The per-share redemption price for the Public Shares will be approximately $10.84 (the “Redemption Amount”), based on the amount in the Trust Account as of September 15, 2023. In accordance with the terms of the related trust agreement, the Company expects to retain $100,000 of the interest from the Trust Account to pay dissolution expenses.The Company anticipates that the last day of trading in the Public Shares will be on or about September 27, 2023. On or about September 27, 2023, the Public Shares will be suspended from trading, will be deemed cancelled and will represent only the right to receive the Redemption Amount.

The Redemption Amount will be payable to the holders of the Public Shares upon presentation of their respective share or unit certificates or other delivery of their shares or units to the Company’s transfer agent, Continental Stock Transfer & Trust Company. Beneficial owners of Public Shares held in “street name,” however, will not need to take any action in order to receive the Redemption Amount.

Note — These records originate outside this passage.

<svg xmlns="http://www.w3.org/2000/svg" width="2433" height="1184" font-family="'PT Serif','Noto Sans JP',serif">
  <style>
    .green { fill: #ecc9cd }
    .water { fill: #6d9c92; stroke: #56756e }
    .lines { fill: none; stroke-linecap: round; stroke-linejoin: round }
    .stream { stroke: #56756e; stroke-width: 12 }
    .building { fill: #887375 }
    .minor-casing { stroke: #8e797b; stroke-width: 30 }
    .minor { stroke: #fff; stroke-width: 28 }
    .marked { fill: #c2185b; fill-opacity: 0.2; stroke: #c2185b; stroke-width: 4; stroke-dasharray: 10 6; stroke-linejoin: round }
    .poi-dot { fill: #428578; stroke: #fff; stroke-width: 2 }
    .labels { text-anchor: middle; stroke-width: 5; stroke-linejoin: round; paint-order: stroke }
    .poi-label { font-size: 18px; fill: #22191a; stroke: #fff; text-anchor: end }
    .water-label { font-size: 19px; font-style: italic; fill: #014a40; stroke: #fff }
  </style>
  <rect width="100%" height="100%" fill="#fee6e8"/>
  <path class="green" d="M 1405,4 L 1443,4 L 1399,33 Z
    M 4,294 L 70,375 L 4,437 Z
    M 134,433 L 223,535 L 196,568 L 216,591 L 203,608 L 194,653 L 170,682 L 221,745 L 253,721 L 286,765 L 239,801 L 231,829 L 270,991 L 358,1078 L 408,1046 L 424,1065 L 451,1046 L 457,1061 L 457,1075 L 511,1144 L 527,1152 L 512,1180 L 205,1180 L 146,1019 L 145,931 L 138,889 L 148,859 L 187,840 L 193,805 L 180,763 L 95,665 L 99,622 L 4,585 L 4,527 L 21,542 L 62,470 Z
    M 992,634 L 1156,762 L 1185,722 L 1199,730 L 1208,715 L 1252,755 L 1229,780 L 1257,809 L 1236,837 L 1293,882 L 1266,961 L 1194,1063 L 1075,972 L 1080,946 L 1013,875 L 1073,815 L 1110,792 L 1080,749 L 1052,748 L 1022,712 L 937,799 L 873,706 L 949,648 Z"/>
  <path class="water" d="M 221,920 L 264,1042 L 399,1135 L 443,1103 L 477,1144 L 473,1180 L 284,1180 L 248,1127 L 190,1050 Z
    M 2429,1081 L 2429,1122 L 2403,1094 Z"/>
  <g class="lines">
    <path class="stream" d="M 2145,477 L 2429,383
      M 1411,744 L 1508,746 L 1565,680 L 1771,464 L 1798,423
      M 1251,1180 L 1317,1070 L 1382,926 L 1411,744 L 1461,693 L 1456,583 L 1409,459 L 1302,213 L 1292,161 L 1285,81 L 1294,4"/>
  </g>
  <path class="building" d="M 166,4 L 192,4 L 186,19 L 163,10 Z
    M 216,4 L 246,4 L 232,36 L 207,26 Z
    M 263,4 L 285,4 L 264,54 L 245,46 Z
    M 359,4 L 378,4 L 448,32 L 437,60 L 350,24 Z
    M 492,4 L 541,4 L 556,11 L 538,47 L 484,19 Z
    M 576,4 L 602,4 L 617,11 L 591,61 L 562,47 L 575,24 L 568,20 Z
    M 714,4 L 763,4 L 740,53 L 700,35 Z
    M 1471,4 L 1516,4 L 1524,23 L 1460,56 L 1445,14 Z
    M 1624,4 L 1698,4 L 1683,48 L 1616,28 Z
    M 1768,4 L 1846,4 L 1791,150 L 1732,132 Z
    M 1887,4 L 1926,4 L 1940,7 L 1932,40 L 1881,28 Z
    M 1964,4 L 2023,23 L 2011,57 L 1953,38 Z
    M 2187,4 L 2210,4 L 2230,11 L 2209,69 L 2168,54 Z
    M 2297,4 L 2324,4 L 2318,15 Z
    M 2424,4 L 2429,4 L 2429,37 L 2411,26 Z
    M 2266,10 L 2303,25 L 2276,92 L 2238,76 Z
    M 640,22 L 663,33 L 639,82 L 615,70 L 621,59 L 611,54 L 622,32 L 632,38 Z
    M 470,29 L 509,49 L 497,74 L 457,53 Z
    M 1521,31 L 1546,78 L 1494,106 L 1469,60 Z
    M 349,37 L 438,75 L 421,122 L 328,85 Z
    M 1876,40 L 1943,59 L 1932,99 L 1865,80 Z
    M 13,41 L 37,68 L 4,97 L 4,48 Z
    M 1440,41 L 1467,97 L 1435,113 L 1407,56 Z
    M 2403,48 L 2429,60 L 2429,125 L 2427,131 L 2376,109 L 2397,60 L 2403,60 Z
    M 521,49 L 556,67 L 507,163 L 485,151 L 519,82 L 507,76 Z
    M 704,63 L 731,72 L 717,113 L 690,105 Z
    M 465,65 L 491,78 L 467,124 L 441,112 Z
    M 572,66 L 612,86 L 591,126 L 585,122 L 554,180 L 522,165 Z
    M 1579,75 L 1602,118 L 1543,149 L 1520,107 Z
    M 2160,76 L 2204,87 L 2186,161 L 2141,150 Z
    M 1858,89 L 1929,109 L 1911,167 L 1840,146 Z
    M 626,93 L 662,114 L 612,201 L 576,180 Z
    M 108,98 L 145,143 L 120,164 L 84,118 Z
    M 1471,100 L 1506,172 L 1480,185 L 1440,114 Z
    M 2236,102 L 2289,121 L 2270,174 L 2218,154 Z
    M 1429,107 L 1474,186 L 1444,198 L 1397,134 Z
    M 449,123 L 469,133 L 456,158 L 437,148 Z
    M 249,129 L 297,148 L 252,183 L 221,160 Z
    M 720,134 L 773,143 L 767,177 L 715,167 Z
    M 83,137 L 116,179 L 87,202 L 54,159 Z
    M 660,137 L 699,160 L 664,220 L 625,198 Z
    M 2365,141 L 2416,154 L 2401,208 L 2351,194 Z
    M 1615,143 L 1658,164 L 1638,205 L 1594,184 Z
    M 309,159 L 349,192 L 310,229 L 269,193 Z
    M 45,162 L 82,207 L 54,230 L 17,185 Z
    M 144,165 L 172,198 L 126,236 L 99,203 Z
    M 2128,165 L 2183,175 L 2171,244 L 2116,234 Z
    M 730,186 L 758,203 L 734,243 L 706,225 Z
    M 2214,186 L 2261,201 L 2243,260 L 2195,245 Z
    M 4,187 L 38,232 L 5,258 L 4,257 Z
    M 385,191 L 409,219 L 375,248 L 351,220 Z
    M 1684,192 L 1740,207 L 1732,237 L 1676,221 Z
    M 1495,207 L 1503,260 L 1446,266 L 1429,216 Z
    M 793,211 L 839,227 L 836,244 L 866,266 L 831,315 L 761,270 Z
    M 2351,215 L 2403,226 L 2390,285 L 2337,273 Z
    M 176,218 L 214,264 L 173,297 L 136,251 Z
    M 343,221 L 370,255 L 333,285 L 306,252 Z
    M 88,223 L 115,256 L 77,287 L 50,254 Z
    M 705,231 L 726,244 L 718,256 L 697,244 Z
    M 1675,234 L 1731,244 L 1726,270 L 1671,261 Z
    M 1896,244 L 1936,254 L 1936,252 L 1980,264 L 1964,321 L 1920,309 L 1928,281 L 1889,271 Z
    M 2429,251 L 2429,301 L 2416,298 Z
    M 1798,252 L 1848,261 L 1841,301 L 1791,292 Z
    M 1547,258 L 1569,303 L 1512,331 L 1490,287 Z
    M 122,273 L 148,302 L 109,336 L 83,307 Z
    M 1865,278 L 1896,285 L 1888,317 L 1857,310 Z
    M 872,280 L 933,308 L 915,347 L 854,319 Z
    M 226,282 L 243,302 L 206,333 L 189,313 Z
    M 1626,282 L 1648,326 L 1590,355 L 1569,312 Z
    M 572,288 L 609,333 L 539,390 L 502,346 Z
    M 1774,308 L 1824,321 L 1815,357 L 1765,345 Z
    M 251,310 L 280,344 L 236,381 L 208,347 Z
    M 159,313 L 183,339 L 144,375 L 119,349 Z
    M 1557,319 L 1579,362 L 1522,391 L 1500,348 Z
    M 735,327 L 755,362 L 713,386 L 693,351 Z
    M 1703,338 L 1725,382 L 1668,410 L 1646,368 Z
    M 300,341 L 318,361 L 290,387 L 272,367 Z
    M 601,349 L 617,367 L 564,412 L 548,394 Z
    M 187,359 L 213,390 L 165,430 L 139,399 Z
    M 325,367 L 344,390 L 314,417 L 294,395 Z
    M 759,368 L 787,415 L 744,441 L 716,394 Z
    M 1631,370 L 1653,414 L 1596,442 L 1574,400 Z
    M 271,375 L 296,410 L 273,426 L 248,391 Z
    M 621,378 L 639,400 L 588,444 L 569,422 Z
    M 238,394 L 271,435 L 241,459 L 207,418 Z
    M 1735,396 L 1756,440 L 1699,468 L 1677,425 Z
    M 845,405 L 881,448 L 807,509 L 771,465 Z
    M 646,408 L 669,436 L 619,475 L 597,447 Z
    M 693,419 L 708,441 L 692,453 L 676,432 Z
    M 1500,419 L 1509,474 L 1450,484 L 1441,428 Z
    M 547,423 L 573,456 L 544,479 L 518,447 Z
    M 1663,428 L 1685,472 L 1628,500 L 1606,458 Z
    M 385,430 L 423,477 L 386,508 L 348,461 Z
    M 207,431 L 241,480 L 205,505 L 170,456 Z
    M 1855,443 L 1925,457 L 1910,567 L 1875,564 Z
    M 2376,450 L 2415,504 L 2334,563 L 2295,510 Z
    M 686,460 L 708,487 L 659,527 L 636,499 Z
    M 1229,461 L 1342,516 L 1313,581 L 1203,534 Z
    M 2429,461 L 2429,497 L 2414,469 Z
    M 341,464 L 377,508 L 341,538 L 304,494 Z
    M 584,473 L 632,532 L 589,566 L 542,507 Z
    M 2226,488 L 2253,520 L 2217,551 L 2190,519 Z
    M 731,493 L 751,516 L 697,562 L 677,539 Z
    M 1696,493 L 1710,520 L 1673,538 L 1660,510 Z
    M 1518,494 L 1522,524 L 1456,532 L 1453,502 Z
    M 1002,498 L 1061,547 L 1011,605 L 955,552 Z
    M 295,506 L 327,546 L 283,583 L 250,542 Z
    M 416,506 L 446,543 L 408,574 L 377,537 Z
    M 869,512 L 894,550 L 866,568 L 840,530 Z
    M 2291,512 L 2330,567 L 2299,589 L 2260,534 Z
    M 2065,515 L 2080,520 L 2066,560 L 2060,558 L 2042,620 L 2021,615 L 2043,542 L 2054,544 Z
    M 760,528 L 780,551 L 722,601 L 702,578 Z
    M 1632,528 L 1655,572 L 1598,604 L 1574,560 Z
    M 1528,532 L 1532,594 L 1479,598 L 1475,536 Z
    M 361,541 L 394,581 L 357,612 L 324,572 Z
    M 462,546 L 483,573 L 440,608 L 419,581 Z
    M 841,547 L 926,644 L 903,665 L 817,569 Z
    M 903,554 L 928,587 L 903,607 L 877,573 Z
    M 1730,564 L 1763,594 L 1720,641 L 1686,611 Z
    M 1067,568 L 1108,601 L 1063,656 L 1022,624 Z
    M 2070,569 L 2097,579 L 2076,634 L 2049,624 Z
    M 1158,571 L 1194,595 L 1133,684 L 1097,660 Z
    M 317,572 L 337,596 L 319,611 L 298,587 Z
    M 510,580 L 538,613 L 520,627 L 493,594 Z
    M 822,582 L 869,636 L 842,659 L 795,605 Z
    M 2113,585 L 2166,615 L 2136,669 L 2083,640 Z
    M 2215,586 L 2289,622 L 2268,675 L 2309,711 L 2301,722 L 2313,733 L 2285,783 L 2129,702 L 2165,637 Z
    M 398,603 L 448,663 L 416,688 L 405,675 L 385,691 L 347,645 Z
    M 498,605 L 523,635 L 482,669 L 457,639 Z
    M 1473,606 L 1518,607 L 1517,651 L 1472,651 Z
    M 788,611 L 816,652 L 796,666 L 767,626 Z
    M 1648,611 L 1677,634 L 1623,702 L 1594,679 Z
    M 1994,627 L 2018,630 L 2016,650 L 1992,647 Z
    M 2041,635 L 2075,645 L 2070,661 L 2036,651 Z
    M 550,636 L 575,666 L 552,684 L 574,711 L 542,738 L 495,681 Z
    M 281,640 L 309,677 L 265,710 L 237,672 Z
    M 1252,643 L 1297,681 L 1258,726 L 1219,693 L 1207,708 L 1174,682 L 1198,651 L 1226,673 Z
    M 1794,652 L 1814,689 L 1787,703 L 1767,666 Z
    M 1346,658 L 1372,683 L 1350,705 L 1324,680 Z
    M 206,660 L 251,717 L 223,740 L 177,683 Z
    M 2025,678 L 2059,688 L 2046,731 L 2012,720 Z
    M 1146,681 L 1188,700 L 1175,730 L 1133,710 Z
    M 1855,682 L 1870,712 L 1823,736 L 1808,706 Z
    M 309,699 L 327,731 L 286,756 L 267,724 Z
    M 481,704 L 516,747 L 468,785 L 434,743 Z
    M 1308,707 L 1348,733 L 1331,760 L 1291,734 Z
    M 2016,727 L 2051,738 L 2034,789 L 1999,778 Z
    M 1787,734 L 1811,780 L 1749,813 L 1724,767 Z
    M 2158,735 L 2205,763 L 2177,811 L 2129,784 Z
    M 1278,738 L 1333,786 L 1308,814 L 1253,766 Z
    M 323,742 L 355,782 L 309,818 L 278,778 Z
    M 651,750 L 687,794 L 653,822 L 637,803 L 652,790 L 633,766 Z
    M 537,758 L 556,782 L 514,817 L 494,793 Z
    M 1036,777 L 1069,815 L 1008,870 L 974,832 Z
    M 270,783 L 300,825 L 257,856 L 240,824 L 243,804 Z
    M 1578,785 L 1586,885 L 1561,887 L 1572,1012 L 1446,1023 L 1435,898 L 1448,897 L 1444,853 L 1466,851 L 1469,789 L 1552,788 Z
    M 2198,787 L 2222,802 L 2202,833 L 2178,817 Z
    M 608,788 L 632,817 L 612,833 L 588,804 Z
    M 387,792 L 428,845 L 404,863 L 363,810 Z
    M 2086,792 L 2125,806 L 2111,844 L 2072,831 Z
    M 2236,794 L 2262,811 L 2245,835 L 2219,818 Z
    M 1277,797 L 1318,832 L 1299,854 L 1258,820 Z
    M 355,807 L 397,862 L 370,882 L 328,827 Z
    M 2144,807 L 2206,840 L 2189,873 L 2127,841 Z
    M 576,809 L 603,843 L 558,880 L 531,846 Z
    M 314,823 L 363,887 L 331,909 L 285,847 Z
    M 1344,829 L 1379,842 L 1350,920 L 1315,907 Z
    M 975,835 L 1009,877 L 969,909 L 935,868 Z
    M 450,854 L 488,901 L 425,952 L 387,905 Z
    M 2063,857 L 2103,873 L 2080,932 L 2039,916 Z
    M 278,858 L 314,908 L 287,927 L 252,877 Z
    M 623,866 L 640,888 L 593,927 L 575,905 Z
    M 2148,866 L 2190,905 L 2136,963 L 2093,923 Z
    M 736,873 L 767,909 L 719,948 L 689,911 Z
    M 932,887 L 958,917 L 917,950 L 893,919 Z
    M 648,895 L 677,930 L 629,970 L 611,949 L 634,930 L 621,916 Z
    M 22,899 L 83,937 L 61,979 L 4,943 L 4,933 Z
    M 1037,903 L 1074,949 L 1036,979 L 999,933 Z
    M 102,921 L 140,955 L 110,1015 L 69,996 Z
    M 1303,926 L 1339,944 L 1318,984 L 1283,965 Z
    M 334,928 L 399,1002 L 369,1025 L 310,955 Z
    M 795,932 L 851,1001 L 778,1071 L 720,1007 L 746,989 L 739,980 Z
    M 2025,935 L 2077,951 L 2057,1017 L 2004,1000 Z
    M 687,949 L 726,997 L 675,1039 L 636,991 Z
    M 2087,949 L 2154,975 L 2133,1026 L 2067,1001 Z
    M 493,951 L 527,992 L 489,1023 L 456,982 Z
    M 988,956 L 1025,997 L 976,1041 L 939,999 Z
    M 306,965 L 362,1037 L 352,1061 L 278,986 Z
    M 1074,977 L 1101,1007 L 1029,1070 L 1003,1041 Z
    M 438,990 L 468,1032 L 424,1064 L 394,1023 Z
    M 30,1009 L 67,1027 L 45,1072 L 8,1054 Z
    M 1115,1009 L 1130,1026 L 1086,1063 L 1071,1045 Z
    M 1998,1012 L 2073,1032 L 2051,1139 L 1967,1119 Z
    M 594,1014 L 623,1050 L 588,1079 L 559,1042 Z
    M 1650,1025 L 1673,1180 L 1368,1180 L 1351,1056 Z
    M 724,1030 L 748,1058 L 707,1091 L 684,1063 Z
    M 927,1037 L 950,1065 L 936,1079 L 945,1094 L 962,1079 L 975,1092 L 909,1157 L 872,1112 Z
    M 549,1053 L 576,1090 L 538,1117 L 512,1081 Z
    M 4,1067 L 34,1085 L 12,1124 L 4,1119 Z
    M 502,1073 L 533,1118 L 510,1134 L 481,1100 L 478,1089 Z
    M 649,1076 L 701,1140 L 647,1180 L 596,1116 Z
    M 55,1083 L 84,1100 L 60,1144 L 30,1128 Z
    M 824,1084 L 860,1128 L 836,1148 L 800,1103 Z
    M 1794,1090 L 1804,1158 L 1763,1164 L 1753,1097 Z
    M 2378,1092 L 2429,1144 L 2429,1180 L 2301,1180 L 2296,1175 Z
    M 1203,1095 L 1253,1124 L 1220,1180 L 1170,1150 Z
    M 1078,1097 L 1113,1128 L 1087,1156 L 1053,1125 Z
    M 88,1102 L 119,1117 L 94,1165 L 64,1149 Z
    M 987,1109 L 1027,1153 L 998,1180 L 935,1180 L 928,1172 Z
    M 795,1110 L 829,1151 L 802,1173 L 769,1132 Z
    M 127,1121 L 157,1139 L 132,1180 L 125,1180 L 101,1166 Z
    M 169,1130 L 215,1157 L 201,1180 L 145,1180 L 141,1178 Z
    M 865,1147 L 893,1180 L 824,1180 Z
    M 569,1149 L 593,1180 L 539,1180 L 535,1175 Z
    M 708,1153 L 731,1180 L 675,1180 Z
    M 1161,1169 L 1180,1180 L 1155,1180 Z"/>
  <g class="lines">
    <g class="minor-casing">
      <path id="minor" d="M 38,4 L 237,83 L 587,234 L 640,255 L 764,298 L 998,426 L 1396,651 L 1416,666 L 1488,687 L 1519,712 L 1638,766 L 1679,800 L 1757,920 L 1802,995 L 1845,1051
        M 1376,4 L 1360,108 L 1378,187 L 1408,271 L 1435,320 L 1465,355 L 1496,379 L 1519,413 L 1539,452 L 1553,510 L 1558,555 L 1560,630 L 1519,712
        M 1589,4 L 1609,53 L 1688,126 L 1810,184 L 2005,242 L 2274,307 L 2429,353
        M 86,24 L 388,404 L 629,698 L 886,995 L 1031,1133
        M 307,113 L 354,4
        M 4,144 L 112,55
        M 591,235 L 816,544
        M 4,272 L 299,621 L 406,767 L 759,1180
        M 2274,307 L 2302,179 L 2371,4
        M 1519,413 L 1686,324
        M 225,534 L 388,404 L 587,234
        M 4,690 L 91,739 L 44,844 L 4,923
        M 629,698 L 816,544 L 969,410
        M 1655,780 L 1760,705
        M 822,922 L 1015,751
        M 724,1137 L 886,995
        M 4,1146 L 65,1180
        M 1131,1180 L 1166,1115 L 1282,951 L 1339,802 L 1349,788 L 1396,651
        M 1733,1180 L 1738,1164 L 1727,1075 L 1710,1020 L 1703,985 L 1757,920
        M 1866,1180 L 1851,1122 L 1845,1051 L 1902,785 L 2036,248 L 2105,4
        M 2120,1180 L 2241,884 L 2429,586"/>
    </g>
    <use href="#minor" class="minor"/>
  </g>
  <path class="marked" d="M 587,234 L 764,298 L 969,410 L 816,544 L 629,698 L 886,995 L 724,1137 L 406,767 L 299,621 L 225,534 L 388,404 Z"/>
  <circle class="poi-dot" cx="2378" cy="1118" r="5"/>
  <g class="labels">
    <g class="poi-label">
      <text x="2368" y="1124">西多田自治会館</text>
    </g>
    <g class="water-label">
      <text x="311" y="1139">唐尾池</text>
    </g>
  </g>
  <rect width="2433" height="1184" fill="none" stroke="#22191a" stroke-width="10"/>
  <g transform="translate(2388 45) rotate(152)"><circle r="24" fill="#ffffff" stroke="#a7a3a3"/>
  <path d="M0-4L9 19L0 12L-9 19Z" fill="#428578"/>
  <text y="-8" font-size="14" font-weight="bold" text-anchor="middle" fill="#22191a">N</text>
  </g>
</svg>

There will be no redemption rights or liquidating distributions with respect to the Company’s warrants. The Company’s initial shareholder has waived its redemption rights with respect to the outstanding Class B ordinary shares par value $0.0001 per share, issued prior to the Company’s initial public offering. As of September 14, 2023, the Company ceased all operations except for those required to wind up the Company’s business.

The Company expects that The Nasdaq Stock Market LLC will file a Form 25 with the Commission to delist its securities. The Company thereafter expects to file a Form 15 with the Commission to terminate the registration of its securities under the Securities Exchange Act of 1934, as amended.

About Global Partner Acquisition Corp II Global Partner Acquisition Corp II is a blank check company incorporated as a Cayman Islands exempted company for the purpose of effecting a merger, share exchange, asset acquisition, share purchase, reorganization or similar business combination with one or more businesses or entities.

Forward-Looking StatementsThis press release may include “forward-looking statements” within the meaning of Section 27A of the Securities Act of 1933, as amended, and Section 21E of the Securities Exchange Act of 1934, as amended. All statements other than statements of historical fact included in this press release are forward-looking statements, including, without limitation, the redemption of the Company’s Public Shares. When used in this press release, words such as “anticipate,” “believe,” “estimate,” “expect,” “intend” and similar expressions, as they relate to us or our management team, identify forward-looking statements. Such forward-looking statements are based on the beliefs of management, as well as assumptions made by, and information currently available to, the Company’s management. Actual results could differ materially from those contemplated by the forward-looking statements as a result of certain factors detailed in the Company’s filings with the SEC. All subsequent written or oral forward-looking statements attributable to us or persons acting on our behalf are qualified in their entirety by this paragraph. Forward-looking statements are subject to numerous conditions, many of which are beyond the control of the Company, including those set forth in the Risk Factors section of the Company’s latest Annual Report on Form 10-K and subsequent Quarterly Reports on Form 10-Q filed with the SEC. The Company undertakes no obligation to update these statements for revisions or changes after the date of this release, except as required by law.